Composition: Literature

Study and practice of good writing; topics derived from reading and discussing stories, poems, essays, and plays. Cannot be taken if student has already received a grade of 2.0 or higher in either ENGL 111, ENGL 121, or ENGL 131.

Class description

111: Composition: Literature; Topic: Science Fiction and Genre Writing

This class will teach writing and composition through genre: the genre of science fiction, but also comparing bigger genres such as short stories, television, film, letter-writing, and journaling. The goal is to learn how to read the conventions of a genre in order to be able to write for a wide variety of audiences, both within and without the university.

The readings start with the classic Golden Age of science fiction, up to more modern SF. Authors include, but are not limited to, Isaac Asimov, Greg Egan, Octavia Butler and television includes episodes from Star Trek: The Next Generation. The themes in these readings, and hence the writings and discussions, are logic and subjectivity, technology, futurism, social organization, and computer science. If this is uninteresting to you, please don’t take the class!

This is a reading intensive class: not only will we read fiction each week, but there are complex academic essays about genre or science fiction topics. These texts are difficult and take time. All together there are 150 pages of material to read. Do not take this class if you cannot do the readings; you will not do well on the portfolio. There are weekly discussions about the literature which supply the material for that week’s writing assignments. In-class group work is required and participation is mandatory.

This is also a writing intensive class: A total of about 30-40 pages of writing will be expected of you this quarter. Each week, at minimum, a 2-3 page short assignment is due, based on discussion questions, class time, and journal entries.
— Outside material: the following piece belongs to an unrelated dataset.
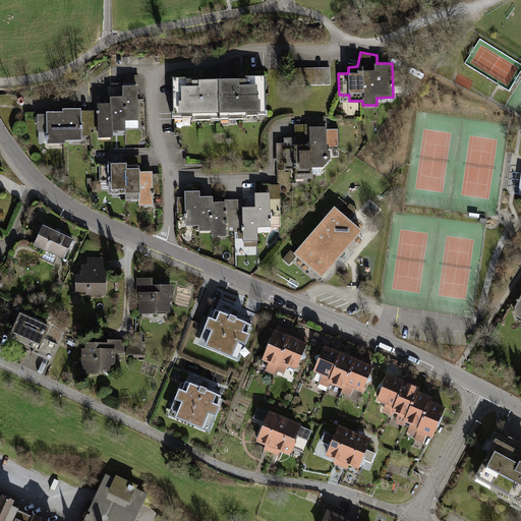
[(331,85),(330,67),(289,68),(291,85),(331,85)]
Mid-quarter you will complete a major paper, 5-7 pages, and then a peer review group: reading 4-5 of your peers’ major papers (reading about 30 pages), marking up and editing their drafts, and writing a one page letter summing up your reading experience, to each peer. There is also a final major paper, 5-7 pages, based on the whole quarter’s questions. This is a lot of work! But you will, guaranteed, benefit from the practice and genre switching that we do in this class. You are required to buy a small lined notebook for journal entries in this class. You will turn the notebook on a weekly basis, so do not write anything in it that you don’t want graded or read by me. This journal will help you brainstorm writing topics and discussion questions. (Keep your lecture notes separate, please).

Student learning goals

General method of instruction

Recommended preparation

Class assignments and grading

30% Participation 70% Final writing portfolio


The information above is intended to be helpful in choosing courses. Because the instructor may further develop his/her plans for this course, its characteristics are subject to change without notice. In most cases, the official course syllabus will be distributed on the first day of class.